阿渡:「謝謝長筠姐。」
鄔長筠問:「你們一直在滬江?」
「不是,在無錫,班主給我們寫了信,才知道你回來了,立馬來找你了。」元翹看著她的戲妝,驚訝道:「呀,你又唱武生啦。」
「武旦武生都唱。」
阿渡道:「長筠姐唱武生,座兒可得飽眼福了。」
鄔長筠:「今天滿了,等下我給你們找個凳子到二樓坐著,看我功夫長進沒。」
「好啊!」
唱完戲,鄔長筠帶他們去飯店吃了頓夜宵。
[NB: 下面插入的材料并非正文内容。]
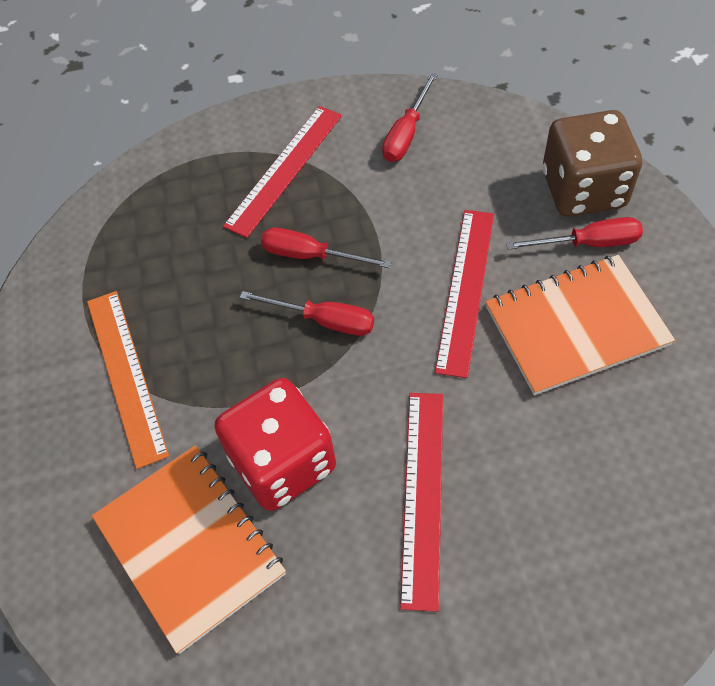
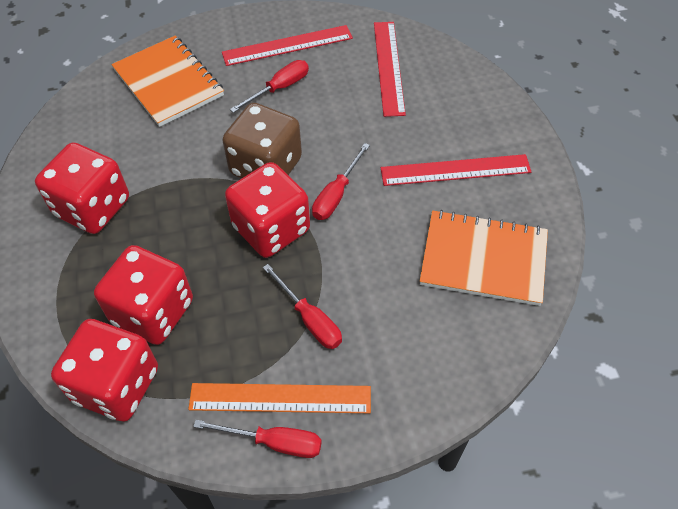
red dice: [214,378,336,511] = 1 -> [35,143,129,234] [51,319,158,422] [94,245,193,345] [225,162,310,258] = 4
回去路上,又打了點酒,準備回去再暢飲一通。
剛提上酒轉身,目光無意掃到街邊的一個流浪漢,正在一堆垃圾里找吃的。
她看著熟悉的身影,忽然定住。
三七年開戰,日軍對滬江不斷進行轟炸,當時許多監獄裡的犯人都趁亂逃了,聽說李仁玉曾被安排在軍服製衣廠做勞動,後來,製衣廠也被炸毀,他居然還活著,只是看上去精神不太對。
元翹叫鄔長筠一聲:「看什麼呢?」她順著鄔長筠的視線看過去,「你認識他?」
鄔長筠搖搖頭,移開目光:「不認識,走吧。」
一路上,元翹不停地說著這兩年發生的事。
鄔長筠有一句沒一句的聽著,滿腦子還是剛才那個衣衫襤褸的老頭,再想起他從前囂張跋扈的樣子,心裡五味雜陳。
善惡終有報。
他如今這般模樣,真是應了這句話。
鄔長筠不禁又想起李香庭來,也不知他現在如何了。
想想,兩人已經很久很久沒通信了。
他,還活著嗎?
……
寂州。
上個月,日軍和八路軍打了起來,直到現在還在間斷性地交火。城裡本來就沒什麼人,戰火又起,現在就像個空城一樣。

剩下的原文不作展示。